Like it or not, the spice is no longer a condiment we add to our daily diet. It’s a fixed but hidden ingredient that burns uncomfortably.
“Our Enemy Is Thoughtlessness”
At the end of the day, we have to put some effort into figuring things out. It can’t be done for us by others – it would defeat the purpose of getting to the bottom of things. Our aim is to examine the idea behind an action and see whether there’s merit in it or not, and if there is, how to qualify it.
Damon Horowitz, teacher of philosophy in the Prison University Project, brings college-level classes to inmates of San Quentin State Prison. In his powerful short talk he tells the story of an encounter with right and wrong that quickly gets personal…

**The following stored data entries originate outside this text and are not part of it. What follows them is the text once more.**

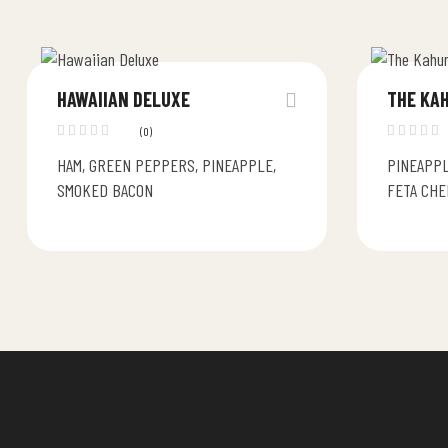
HAWAIIAN DELUXE
THE KA
(0)
HAM, GREEN PEPPERS, PINEAPPLE,
PINEAPPL
SMOKED BACON
FETA CHE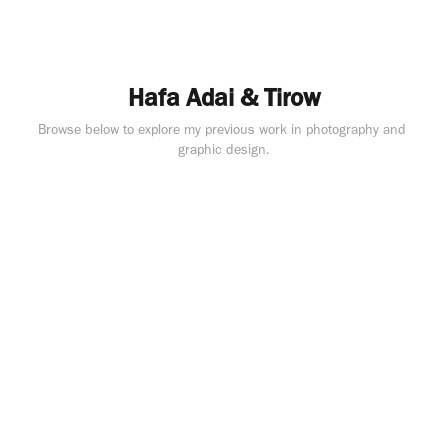
Hafa Adai & Tirow
Browse below to explore my previous work in photography and 
graphic design.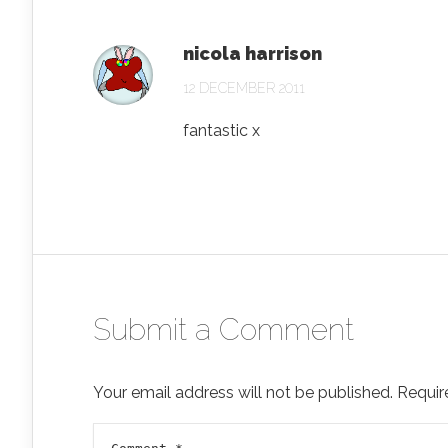
nicola harrison
12 DECEMBER 2011
fantastic x
Submit a Comment
Your email address will not be published.
Requir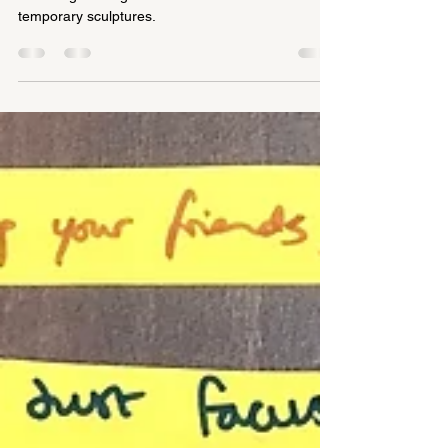
We were asked to deliver a visual art Play Day, so
we brought along all our materials and created
temporary sculptures.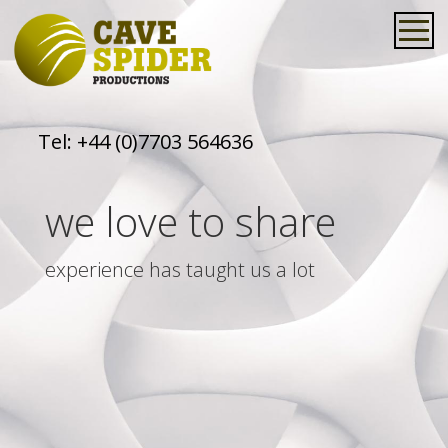
Tel:
+44 (0)7703 564636
we love to share
experience has taught us a lot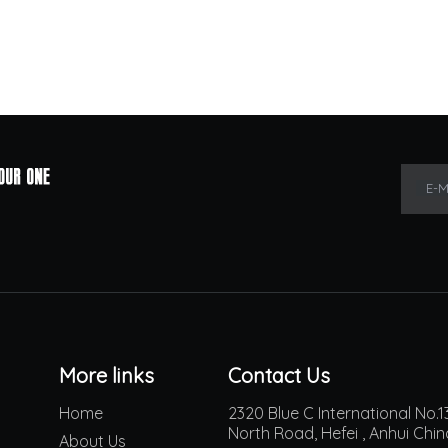
E-M
More links
Contact Us
Home
2320 Blue C International No
North Road, Hefei , Anhui Chi
About Us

“Let’s do this!” A simple but profound decision. All one has to do is set the stage, and the choice becomes not only apparent but also inevitable.
Mind The Minders
Bottom line, design is everything. How one sets up a situation affects how people deal with it. Physical or cognitive, structures have a way of influencing us. Put a man in jail and tell him he’s been up to no good and he may just believe it. Offer him a second or third option, on the other hand, through which he begins to question his actions, and he may yet change, and for the better.
It’s the same for every man, woman and child across the globe, in all walks of life. We’re in a prison of some kind, battling with ourselves, our loved ones, our demons and priorities. Having an extra option does wonders for us, if set up properly.
Let the designers be mindful of their power and put their craft to good use. Our well-being depends on it.
Let’s pay homage to the designers. They provide us with the ability to choose i.e. the notion of free will, helping us feel good about ourselves.
Let’s also be mindful of the manipulators whose intention is to extract behavior for their own selfish ends. Being aware of our choices makes their task a lot harder, and our lives richer.